## WHAT TO PRODUCE
Copy the records below exactly, leaving out every picture.

** Opening SOURCE INFORMATION block **

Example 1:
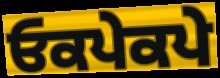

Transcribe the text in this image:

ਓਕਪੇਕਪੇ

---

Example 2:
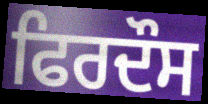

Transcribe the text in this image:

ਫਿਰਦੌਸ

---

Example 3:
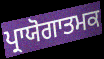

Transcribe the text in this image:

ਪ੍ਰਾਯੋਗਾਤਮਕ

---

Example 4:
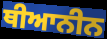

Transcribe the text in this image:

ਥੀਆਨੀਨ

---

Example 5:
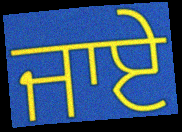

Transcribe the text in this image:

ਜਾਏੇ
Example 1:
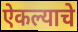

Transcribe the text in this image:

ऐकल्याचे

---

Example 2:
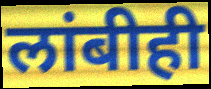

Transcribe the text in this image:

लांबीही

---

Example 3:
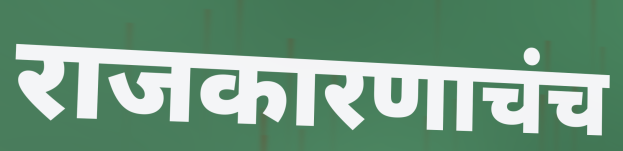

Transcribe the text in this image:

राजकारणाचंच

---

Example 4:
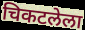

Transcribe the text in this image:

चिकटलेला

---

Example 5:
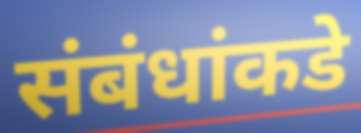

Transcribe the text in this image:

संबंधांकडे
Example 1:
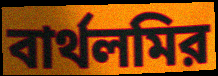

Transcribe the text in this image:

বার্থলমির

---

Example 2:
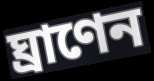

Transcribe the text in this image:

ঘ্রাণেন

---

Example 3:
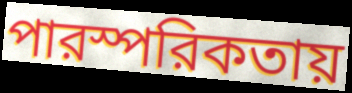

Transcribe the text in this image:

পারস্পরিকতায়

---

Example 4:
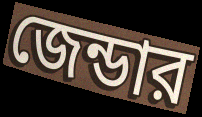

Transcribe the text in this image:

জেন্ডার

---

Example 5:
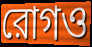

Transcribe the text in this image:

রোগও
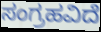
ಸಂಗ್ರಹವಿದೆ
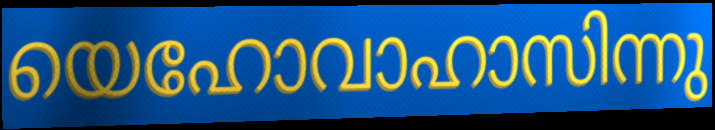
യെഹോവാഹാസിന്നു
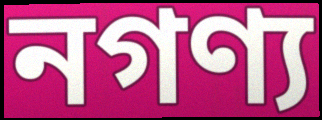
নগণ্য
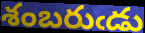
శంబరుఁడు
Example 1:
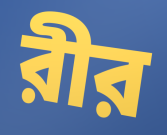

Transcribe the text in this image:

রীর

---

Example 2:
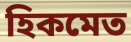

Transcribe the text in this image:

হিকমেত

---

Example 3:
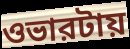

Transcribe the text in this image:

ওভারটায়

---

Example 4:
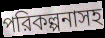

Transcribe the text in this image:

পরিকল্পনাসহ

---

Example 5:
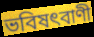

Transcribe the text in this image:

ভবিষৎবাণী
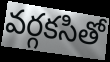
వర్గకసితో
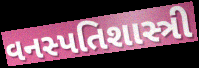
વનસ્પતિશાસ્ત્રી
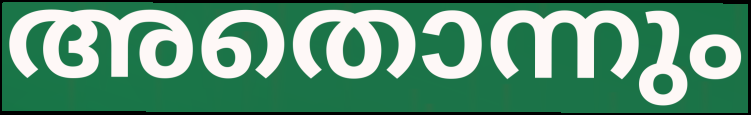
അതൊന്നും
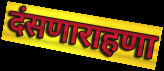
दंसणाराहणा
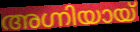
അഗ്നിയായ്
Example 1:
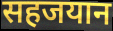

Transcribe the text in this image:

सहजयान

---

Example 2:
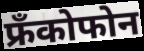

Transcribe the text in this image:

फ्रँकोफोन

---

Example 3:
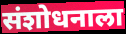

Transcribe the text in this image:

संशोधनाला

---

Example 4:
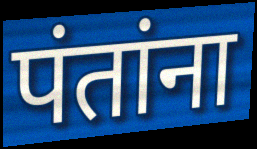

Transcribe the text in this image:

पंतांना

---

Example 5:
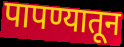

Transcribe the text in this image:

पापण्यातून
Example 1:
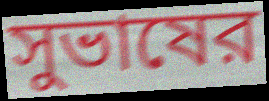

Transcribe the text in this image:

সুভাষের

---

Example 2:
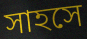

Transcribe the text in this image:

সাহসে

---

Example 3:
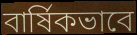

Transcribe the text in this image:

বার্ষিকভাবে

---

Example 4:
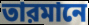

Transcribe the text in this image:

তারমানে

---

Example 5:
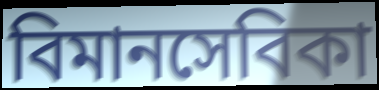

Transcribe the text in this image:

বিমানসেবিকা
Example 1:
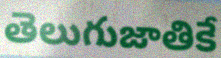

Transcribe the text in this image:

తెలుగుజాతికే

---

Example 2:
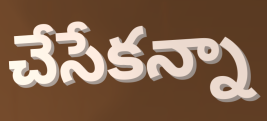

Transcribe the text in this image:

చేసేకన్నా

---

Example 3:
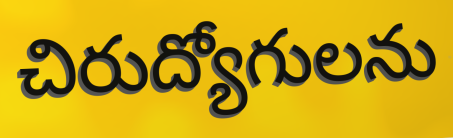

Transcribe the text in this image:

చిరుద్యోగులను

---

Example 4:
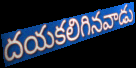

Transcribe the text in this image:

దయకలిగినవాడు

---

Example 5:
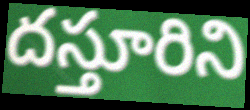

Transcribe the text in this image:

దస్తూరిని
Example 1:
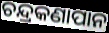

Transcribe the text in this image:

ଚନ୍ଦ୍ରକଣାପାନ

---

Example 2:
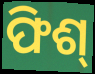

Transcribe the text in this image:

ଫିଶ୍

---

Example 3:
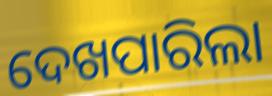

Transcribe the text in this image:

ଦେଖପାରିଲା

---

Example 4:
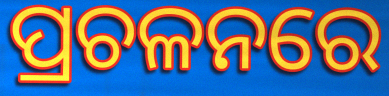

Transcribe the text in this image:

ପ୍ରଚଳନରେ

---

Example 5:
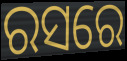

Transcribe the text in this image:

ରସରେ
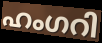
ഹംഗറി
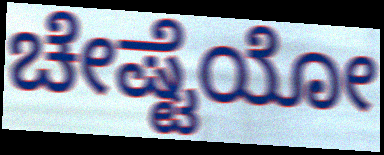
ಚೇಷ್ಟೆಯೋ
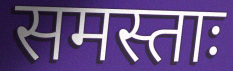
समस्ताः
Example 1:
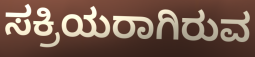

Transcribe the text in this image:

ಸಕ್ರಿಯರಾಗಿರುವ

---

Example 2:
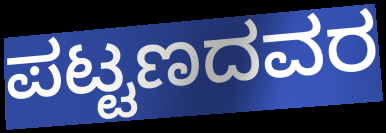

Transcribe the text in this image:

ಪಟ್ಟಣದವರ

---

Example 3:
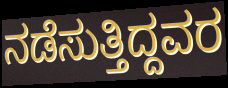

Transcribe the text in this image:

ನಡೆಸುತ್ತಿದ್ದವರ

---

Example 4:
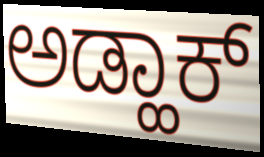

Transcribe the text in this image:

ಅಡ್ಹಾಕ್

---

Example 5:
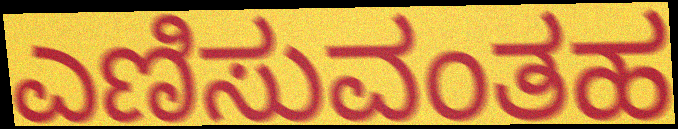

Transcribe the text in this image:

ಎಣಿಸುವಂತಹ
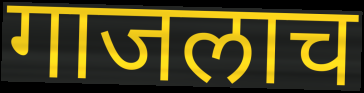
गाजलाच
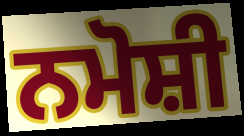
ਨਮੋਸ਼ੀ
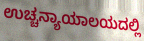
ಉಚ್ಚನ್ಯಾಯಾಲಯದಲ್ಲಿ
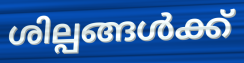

** Closing SOURCE INFORMATION block **

## ANSWER FOR THIS EXERCISE
Example 1:

Transcribe the text in this image:

ਓਕਪੇਕਪੇ

---

Example 2:

Transcribe the text in this image:

ਫਿਰਦੌਸ

---

Example 3:

Transcribe the text in this image:

ਪ੍ਰਾਯੋਗਾਤਮਕ

---

Example 4:

Transcribe the text in this image:

ਥੀਆਨੀਨ

---

Example 5:

Transcribe the text in this image:

ਜਾਏੇ
Example 1:

Transcribe the text in this image:

ऐकल्याचे

---

Example 2:

Transcribe the text in this image:

लांबीही

---

Example 3:

Transcribe the text in this image:

राजकारणाचंच

---

Example 4:

Transcribe the text in this image:

चिकटलेला

---

Example 5:

Transcribe the text in this image:

संबंधांकडे
Example 1:

Transcribe the text in this image:

বার্থলমির

---

Example 2:

Transcribe the text in this image:

ঘ্রাণেন

---

Example 3:

Transcribe the text in this image:

পারস্পরিকতায়

---

Example 4:

Transcribe the text in this image:

জেন্ডার

---

Example 5:

Transcribe the text in this image:

রোগও
ಸಂಗ್ರಹವಿದೆ
യെഹോവാഹാസിന്നു
নগণ্য
శంబరుఁడు
Example 1:

Transcribe the text in this image:

রীর

---

Example 2:

Transcribe the text in this image:

হিকমেত

---

Example 3:

Transcribe the text in this image:

ওভারটায়

---

Example 4:

Transcribe the text in this image:

পরিকল্পনাসহ

---

Example 5:

Transcribe the text in this image:

ভবিষৎবাণী
వర్గకసితో
વનસ્પતિશાસ્ત્રી
അതൊന്നും
दंसणाराहणा
അഗ്നിയായ്
Example 1:

Transcribe the text in this image:

सहजयान

---

Example 2:

Transcribe the text in this image:

फ्रँकोफोन

---

Example 3:

Transcribe the text in this image:

संशोधनाला

---

Example 4:

Transcribe the text in this image:

पंतांना

---

Example 5:

Transcribe the text in this image:

पापण्यातून
Example 1:

Transcribe the text in this image:

সুভাষের

---

Example 2:

Transcribe the text in this image:

সাহসে

---

Example 3:

Transcribe the text in this image:

বার্ষিকভাবে

---

Example 4:

Transcribe the text in this image:

তারমানে

---

Example 5:

Transcribe the text in this image:

বিমানসেবিকা
Example 1:

Transcribe the text in this image:

తెలుగుజాతికే

---

Example 2:

Transcribe the text in this image:

చేసేకన్నా

---

Example 3:

Transcribe the text in this image:

చిరుద్యోగులను

---

Example 4:

Transcribe the text in this image:

దయకలిగినవాడు

---

Example 5:

Transcribe the text in this image:

దస్తూరిని
Example 1:

Transcribe the text in this image:

ଚନ୍ଦ୍ରକଣାପାନ

---

Example 2:

Transcribe the text in this image:

ଫିଶ୍

---

Example 3:

Transcribe the text in this image:

ଦେଖପାରିଲା

---

Example 4:

Transcribe the text in this image:

ପ୍ରଚଳନରେ

---

Example 5:

Transcribe the text in this image:

ରସରେ
ഹംഗറി
ಚೇಷ್ಟೆಯೋ
समस्ताः
Example 1:

Transcribe the text in this image:

ಸಕ್ರಿಯರಾಗಿರುವ

---

Example 2:

Transcribe the text in this image:

ಪಟ್ಟಣದವರ

---

Example 3:

Transcribe the text in this image:

ನಡೆಸುತ್ತಿದ್ದವರ

---

Example 4:

Transcribe the text in this image:

ಅಡ್ಹಾಕ್

---

Example 5:

Transcribe the text in this image:

ಎಣಿಸುವಂತಹ
गाजलाच
ਨਮੋਸ਼ੀ
ಉಚ್ಚನ್ಯಾಯಾಲಯದಲ್ಲಿ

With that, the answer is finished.